[DATA FOR THE TASK Boundary: Start]

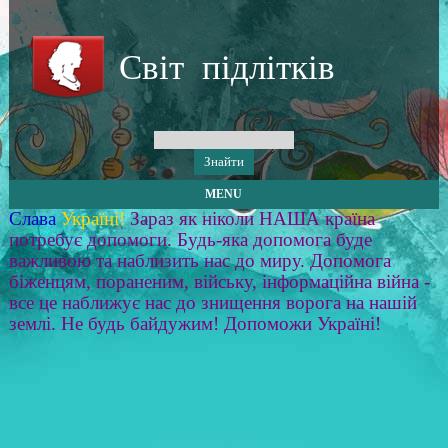
Світ підлітків
MENU
Слава
Україні!
Зараз як ніколи НАША країна
потребує допомоги. Будь-яка допомога буде
важливою та наблизить нас до миру. Допомога
біженцям, пораненим, війську, інформаційна війна -
все це наближує нас до знищення ворога на нашій
землі. Не будь байдужим! Допоможи Україні!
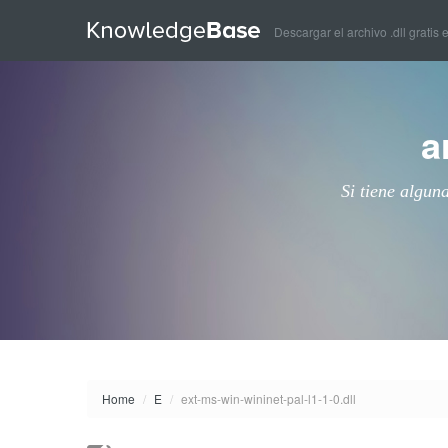
Descargar el archivo .dll gratis 
a
Si tiene algun
Home
/
E
/
ext-ms-win-wininet-pal-l1-1-0.dll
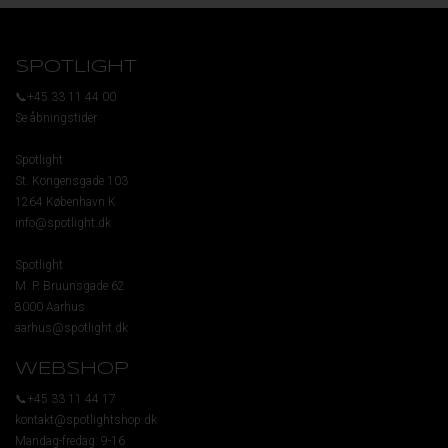
SPOTLIGHT
📞+45 33 11 44 00
Se åbningstider
Spotlight
St. Kongensgade 103
1264 København K
info@spotlight.dk
Spotlight
M. P. Bruunsgade 62
8000 Aarhus
aarhus@spotlight.dk
WEBSHOP
📞+45 33 11 44 17
kontakt@spotlightshop.dk
Mandag-fredag: 9-16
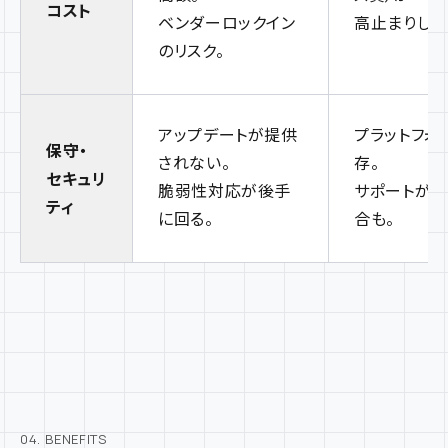
コスト
ベンダーロックイン
高止まりしや
のリスク。
アップデートが提供
プラットフォ
保守・
されない。
存。
セキュリ
脆弱性対応が後手
サポートが
ティ
に回る。
合も。
04. BENEFITS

[DATA FOR THE TASK Boundary: End]

- _WORK ITEM_: Gather every line in the rows above that contains the word "Україні", and list each line in full.

- _FINISHED TASK_:
Україні!
землі. Не будь байдужим! Допоможи Україні!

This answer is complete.